2008年6月、結婚式を翌日に控えた腐野花が婚約者の美郎、父の淳悟と3人で会食する場面から始まり、第2章は2005年11月、第3章は2000年7月、第4章は2000年1月、第5章は1996年3月、最終章は1993年7月と、年月をさかのぼっていく形で物語は進む。また年月がさかのぼるにつれて舞台も東京から北へ変わっていく。
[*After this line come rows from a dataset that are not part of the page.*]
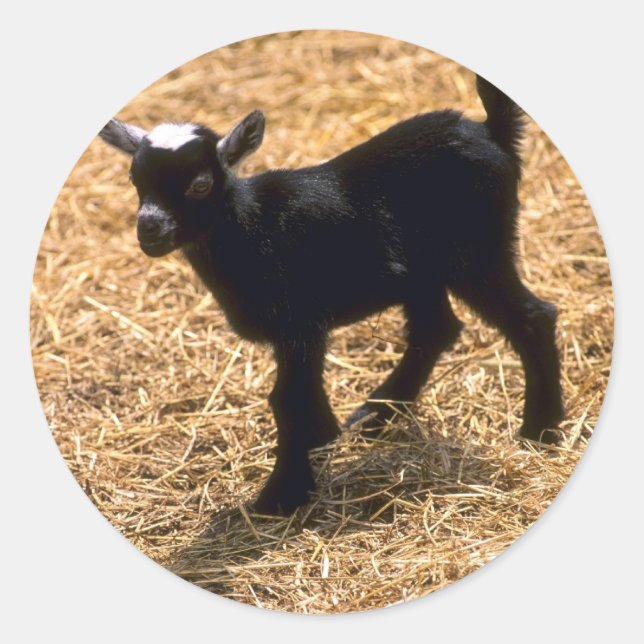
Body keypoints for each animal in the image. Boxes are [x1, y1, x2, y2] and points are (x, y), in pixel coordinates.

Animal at [98, 74, 564, 514]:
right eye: (134, 179)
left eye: (199, 184)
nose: (149, 229)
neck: (251, 227)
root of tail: (491, 132)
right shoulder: (304, 331)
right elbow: (300, 398)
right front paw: (322, 441)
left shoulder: (299, 322)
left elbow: (289, 401)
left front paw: (282, 495)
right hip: (424, 272)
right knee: (436, 329)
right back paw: (376, 414)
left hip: (478, 251)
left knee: (531, 317)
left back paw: (541, 430)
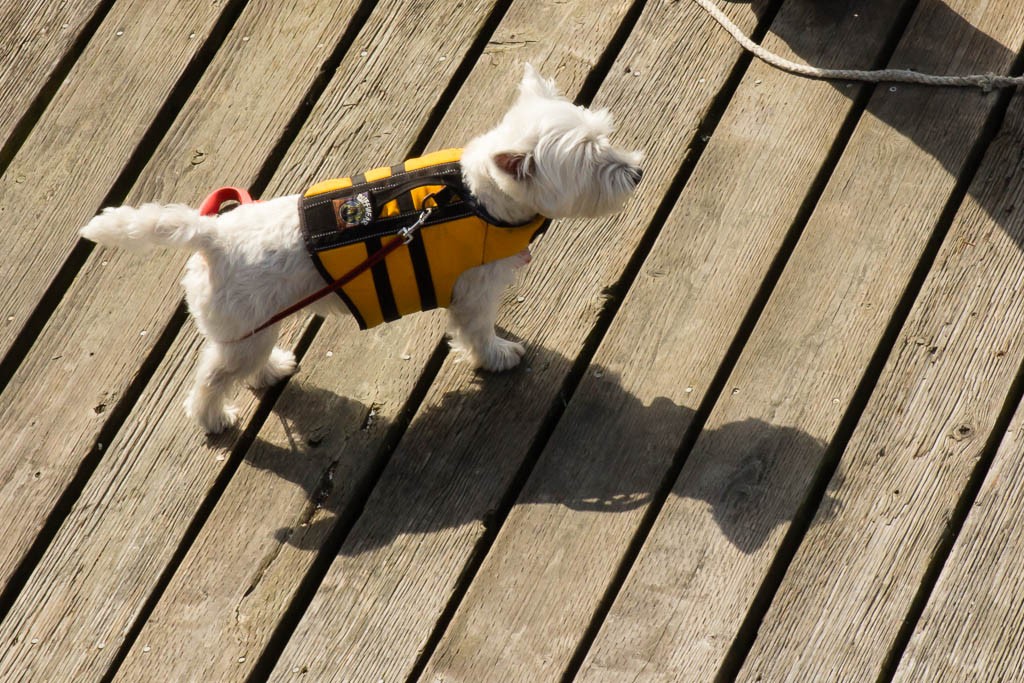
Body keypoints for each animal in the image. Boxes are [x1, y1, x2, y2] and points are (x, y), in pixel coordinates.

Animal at [79, 66, 643, 436]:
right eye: (592, 160)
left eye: (607, 135)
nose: (637, 172)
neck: (473, 195)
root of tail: (210, 238)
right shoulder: (474, 294)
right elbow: (479, 334)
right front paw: (499, 356)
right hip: (241, 336)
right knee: (210, 380)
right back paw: (214, 418)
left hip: (257, 330)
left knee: (247, 363)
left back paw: (274, 368)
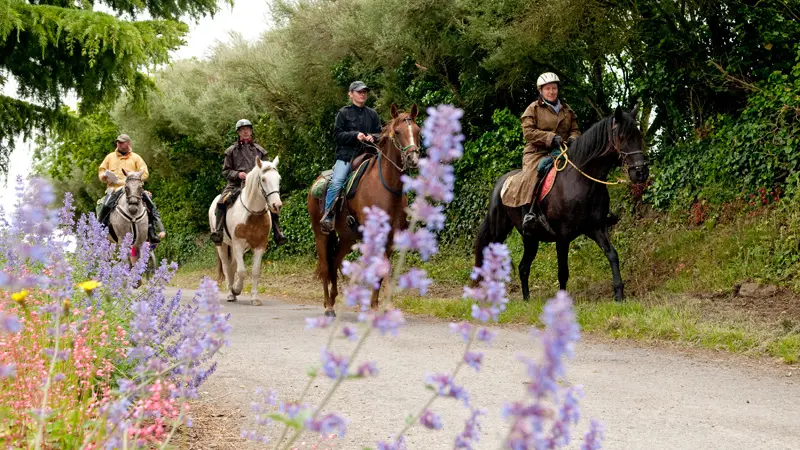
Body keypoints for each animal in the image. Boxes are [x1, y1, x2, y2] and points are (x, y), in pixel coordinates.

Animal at [208, 156, 282, 306]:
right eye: (263, 179)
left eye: (279, 178)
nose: (276, 205)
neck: (252, 214)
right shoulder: (238, 244)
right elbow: (242, 271)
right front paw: (236, 289)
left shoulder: (260, 245)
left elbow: (255, 271)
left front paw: (255, 298)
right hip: (222, 245)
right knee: (227, 266)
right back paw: (231, 293)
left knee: (232, 266)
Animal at [306, 104, 422, 316]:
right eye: (398, 131)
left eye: (417, 131)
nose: (413, 157)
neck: (386, 187)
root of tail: (315, 185)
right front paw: (386, 305)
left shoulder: (390, 236)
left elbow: (381, 270)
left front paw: (375, 305)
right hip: (321, 234)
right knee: (326, 265)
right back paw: (328, 306)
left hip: (347, 238)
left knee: (335, 262)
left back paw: (334, 299)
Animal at [476, 106, 648, 302]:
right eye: (622, 137)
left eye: (638, 135)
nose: (641, 172)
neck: (582, 181)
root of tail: (500, 184)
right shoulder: (562, 236)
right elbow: (563, 272)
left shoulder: (596, 228)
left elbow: (612, 255)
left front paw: (619, 293)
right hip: (499, 233)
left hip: (530, 238)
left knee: (523, 267)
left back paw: (526, 299)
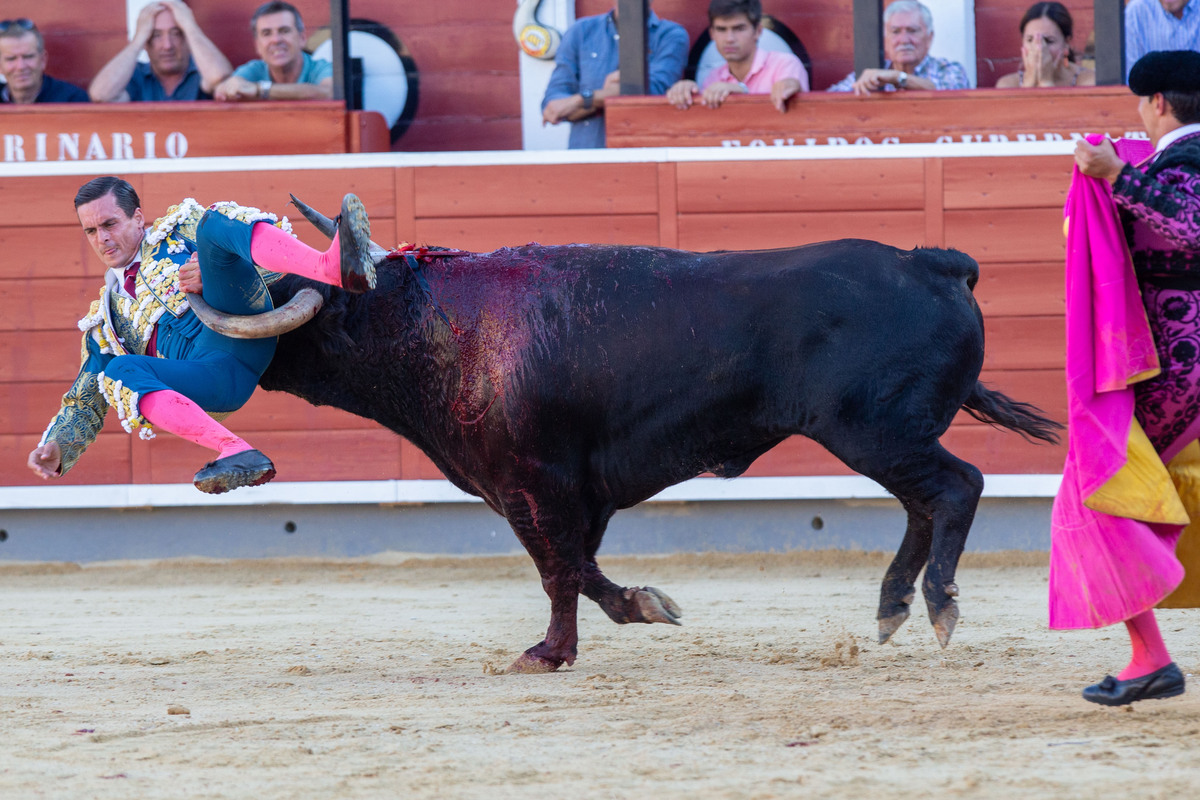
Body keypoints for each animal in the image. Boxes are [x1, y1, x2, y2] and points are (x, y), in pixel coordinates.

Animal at [253, 225, 1060, 676]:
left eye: (278, 291)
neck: (435, 325)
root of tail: (933, 262)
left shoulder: (535, 481)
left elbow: (557, 569)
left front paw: (546, 655)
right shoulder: (569, 491)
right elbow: (579, 567)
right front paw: (643, 606)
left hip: (877, 429)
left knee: (956, 487)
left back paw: (937, 605)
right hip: (888, 435)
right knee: (925, 502)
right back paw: (893, 606)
 竹中花は9歳のとき、奥尻島を襲った大地震北海道南西沖地震)による津波で家族を亡くし、親戚に当たる腐野淳悟の申し出によって引き取られ、北海道の紋別市性的虐待を受けながら暮らす。それ以来、花は淳悟と離れないと決意したのだが、大人になってから美郎と結婚することになる。第1章では花が新婚旅行から帰ってきて、淳悟が消えたことを知るまでを描かれ、第二章では後の婚約者である美郎との出会い、第三章では高校生になった花と淳悟の殺人、第四章では中学生の花による殺人、第五章では小町を中心にして描かれ、最終章となる。物語は全体的に日本ではタブーとされている親子の愛(近親相姦)を中心に描かれている。

震災孤児を引き取った男性と養女の異常なまでの禁断の愛…。話が2008年から始まり1993年と過去に遡るように構成されているのにも驚いた。二人がなぜこのような関係になったのか、二人に隠された秘密とは…、年月を遡るにつれて徐々に明かされていく。
過去と現在を交互に語られる小説はよくあるが、このように現在から過去へ順に遡る話は初めてだったので多少の違和感はあったものの面白く読むことができた。